José Monserrat Filho, chefe da Assessoria de Cooperação Internacional da Agência Espacial Brasileira

“A governança mundial está sendo reconstruída. O mundo não pode ser gerido por pequenos grupos que se auto-intitulam tomadores de decisão.” (Ministro Celso Amorim, na Conferência do Desarmamento, em 15 de junho de 2010)

Brasil e Estados Unidos (EUA) afirmaram “o compromisso com a segurança no espaço e decidiram iniciar um diálogo nessa área”.

É o que diz o Comunicado Conjunto da Presidenta Dilma Rousseff e do Presidente Barack Obama, assinado em Brasília, no dia 19 de março de 2011, quando da visita ao Brasil do mandatário norte-americano. Esse intercâmbio de ideias focado na segurança espacial deve iniciar-se em breve no Brasil. O Itamaraty, certamente, prepara-se para o diálogo sobre um tema crucial, mas pouco estudado e discutido no país, reunindo os nossos especialistas em assuntos espaciais de relevância estratégica global.

A segurança espacial tende a ser definida, em suma, por meio de dois elementos-chave:

1) O acesso seguro e sustentável ao e uso do espaço; e

2) espaço livre de qualquer tipo de ameaças. Tais elementos estão em linha com os principais instrumentos jurídicos internacionais – resoluções da Assembleia Geral das Nações Unidas, normas sobre conflito armado e relevantes tratados multilaterais. Ante os múltiplos usos do espaço e a crescente gama de atores espaciais, urge uma visão abrangente e holística para alcançar uma compreensão razoável da segurança do espaço. (Ver <http://www.spacesecurity.org/>)

RELAÇÃO DE REGISTROS:
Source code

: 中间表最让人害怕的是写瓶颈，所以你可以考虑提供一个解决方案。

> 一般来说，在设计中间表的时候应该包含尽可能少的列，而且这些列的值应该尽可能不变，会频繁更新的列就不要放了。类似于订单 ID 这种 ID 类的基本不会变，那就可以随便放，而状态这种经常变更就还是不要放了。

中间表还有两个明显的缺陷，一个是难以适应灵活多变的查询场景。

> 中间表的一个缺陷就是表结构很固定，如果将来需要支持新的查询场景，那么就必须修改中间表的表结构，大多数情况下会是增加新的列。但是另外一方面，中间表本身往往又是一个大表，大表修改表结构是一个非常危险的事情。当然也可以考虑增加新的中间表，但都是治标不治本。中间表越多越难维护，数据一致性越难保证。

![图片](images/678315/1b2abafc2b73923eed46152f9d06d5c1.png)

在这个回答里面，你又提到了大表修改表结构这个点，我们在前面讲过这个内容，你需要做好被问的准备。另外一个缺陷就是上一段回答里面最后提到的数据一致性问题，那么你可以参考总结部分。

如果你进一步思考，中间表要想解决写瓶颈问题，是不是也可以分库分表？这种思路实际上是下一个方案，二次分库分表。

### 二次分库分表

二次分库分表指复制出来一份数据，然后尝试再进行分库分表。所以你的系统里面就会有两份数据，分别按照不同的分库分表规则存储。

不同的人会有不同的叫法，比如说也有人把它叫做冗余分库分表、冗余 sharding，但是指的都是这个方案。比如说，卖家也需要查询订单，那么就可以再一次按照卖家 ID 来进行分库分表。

TAREFAS A REALIZAR:
1. Responda, com base no texto sobre segurança espacial:
(a) Em que cidade e em que data foi assinado o Comunicado Conjunto de Dilma Rousseff e Barack Obama?
(b) Em qual evento e em que data o ministro Celso Amorim fez a declaração citada?
(c) Quais são os dois elementos-chave pelos quais a segurança espacial tende a ser definida?
2. Enumere todas as pessoas mencionadas nominalmente no texto sobre segurança espacial.
Responda com base exclusivamente no texto.

RESPOSTAS:
1.
(a) Em Brasília, no dia 19 de março de 2011.
(b) Na Conferência do Desarmamento, em 15 de junho de 2010.
(c) O acesso seguro e sustentável ao e uso do espaço, e o espaço livre de qualquer tipo de ameaças.

2.
José Monserrat Filho
Celso Amorim
Dilma Rousseff
Barack Obama